Tax Collection Optimization for the State of New York
The Problem
The State of New York collects over $1 billion annually in assessed delinquent taxes. Recent economic conditions, including the need to reduce growing state deficits, require that every dollar that can be collected is collected—and in the most efficient way possible. The debt collection process is highly complex, with a large number of legal and business constraints involved. Because of this complexity, it is common practice to follow rigid, manually constructed rules to guide the collection activities. Even in state-of-the-art rule-based systems for collections, the role of data analytics is typically limited to augmenting the rule engine with scores given by analytics. Manually constructed rules are not adaptive to changes in the environment, and hence the need for a more adaptive approach has been recognized.
The Analytics Solution
In collaborative work between the New York State Department of Taxation and Finance and IBM’s Research and Global Business Services divisions, a novel tax collections optimization solution was developed to address this challenge. The solution is a unique combination of data analytics and optimization based on the unifying framework of constrained Markov decision processes (C-MDP). It optimizes the collection actions of agents with respect to maximization of long-term returns while taking into account the complex dependencies between business needs, resources, and legal constraints.
The Value
The C-MDP system became operational in December 2009, and the results to date are compelling.
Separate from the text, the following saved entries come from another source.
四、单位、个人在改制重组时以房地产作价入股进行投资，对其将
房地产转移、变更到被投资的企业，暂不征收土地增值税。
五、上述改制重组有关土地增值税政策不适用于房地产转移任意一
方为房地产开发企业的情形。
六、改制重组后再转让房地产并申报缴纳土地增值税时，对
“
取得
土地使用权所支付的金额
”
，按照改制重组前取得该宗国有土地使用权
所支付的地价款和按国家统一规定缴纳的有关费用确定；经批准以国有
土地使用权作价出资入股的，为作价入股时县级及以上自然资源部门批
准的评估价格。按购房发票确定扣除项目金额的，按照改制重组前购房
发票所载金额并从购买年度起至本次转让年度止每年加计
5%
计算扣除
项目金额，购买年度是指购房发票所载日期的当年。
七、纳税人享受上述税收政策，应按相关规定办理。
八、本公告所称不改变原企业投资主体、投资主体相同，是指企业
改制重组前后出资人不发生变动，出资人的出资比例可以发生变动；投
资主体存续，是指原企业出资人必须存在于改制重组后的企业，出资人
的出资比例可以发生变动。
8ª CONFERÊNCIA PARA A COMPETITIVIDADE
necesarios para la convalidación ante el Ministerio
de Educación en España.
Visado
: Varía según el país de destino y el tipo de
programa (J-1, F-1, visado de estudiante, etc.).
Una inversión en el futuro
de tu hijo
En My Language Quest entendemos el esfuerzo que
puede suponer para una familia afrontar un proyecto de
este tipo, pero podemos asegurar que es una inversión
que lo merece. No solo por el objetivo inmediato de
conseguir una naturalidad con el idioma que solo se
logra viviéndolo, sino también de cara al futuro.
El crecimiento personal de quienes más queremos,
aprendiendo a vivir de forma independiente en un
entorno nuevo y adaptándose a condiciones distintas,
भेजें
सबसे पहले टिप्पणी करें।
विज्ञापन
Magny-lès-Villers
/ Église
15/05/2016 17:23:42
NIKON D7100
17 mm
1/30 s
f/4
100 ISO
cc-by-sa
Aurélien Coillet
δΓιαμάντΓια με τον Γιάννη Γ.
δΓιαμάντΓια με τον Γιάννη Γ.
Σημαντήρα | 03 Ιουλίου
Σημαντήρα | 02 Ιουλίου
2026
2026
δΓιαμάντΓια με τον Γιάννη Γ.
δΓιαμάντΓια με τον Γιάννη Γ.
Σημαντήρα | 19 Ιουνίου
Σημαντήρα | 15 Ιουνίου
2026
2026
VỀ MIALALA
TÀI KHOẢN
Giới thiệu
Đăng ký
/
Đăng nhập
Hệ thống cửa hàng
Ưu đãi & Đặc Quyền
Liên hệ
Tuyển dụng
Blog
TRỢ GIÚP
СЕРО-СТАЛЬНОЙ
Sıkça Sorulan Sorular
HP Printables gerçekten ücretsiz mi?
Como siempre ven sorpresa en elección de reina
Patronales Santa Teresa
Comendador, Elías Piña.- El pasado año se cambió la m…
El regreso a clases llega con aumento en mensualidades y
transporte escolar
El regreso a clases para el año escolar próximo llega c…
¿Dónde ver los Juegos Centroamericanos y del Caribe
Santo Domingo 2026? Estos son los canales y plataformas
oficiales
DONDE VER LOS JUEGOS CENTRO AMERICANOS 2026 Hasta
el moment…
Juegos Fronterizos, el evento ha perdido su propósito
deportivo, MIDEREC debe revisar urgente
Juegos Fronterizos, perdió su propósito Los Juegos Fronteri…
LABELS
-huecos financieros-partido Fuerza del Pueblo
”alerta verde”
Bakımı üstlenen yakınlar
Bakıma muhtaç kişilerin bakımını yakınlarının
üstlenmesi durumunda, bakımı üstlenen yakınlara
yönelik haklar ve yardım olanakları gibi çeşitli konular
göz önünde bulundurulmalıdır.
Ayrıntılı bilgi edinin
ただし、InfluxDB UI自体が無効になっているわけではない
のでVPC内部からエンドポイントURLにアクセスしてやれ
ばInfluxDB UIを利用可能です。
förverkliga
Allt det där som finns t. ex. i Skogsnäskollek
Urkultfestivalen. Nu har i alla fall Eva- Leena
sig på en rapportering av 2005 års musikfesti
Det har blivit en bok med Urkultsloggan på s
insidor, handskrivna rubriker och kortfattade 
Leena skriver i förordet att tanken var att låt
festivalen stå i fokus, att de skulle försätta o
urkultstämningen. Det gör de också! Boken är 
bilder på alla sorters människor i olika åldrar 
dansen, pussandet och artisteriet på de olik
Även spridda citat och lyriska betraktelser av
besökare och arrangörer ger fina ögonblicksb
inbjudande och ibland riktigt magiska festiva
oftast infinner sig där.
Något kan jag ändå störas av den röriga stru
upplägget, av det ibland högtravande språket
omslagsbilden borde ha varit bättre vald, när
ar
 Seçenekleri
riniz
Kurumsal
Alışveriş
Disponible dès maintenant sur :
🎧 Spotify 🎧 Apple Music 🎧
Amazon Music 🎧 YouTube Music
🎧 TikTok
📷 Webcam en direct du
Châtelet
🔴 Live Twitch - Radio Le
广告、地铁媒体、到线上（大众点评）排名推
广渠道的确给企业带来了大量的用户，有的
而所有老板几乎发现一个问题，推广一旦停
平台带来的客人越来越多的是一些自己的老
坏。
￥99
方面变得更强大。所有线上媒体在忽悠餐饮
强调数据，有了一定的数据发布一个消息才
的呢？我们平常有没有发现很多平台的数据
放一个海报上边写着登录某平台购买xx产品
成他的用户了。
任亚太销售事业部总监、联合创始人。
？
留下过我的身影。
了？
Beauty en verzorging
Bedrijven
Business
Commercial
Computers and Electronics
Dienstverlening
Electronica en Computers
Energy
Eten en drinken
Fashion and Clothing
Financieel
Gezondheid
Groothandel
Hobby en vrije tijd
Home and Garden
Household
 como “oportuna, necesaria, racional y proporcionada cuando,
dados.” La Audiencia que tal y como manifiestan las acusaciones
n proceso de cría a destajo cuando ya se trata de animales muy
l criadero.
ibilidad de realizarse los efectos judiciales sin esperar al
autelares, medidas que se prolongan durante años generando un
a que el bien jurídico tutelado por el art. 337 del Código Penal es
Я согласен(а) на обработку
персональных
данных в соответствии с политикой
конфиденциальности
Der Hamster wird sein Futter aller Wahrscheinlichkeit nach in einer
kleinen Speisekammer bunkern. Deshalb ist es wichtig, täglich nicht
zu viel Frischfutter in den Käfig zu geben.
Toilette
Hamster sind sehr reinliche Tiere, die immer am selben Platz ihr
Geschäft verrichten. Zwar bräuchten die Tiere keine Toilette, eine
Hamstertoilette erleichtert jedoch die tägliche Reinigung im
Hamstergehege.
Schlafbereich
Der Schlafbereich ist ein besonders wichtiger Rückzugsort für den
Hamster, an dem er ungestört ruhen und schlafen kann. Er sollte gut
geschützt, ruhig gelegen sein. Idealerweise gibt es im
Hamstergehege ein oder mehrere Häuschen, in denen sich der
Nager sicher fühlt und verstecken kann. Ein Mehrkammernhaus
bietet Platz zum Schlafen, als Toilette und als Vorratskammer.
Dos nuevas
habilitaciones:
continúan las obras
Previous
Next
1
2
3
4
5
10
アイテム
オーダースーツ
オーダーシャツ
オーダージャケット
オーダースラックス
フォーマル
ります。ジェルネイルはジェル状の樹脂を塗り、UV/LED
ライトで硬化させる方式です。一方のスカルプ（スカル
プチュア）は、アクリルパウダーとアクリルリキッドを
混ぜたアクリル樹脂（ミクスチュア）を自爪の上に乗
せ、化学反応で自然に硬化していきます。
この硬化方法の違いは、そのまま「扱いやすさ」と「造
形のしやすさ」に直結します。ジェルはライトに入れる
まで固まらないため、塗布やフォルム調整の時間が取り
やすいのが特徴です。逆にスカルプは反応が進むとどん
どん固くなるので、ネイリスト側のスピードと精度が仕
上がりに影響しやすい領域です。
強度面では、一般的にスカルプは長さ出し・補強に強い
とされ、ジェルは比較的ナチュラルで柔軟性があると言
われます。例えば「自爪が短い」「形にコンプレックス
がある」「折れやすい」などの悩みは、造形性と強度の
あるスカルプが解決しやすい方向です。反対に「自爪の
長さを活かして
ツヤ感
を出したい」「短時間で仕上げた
New York State has seen an $83 million increase in revenue from 2009 to 2010 (8%), using the same set of resources. In addition, the department has increased the productivity from primary enforcement actions with, for example, a 22% increase in the dollars collected per warrant and an 11% increase in the dollars collected per levy. (A warrant is effectively a “tax lien,” and a levy compels financial institutions to turn over debtors’ assets.) Further, the department has seen a 10% decrease in age of case when it is assigned to a field office. (Older cases tend to have lower probability of collection.) Given a typical annual increase of 2–4%, the expected benefit of the developed system is approximately $150 million over three years, far exceeding the initial target of $99 million, and is expected to improve still more in the future as the system further adapts. The system brings together three principal elements of operations research—analytics, optimization, and rules—in a novel, coherent, and effective manner, and simultaneously attains their corresponding benefits of adaptability, optimality, and practicality.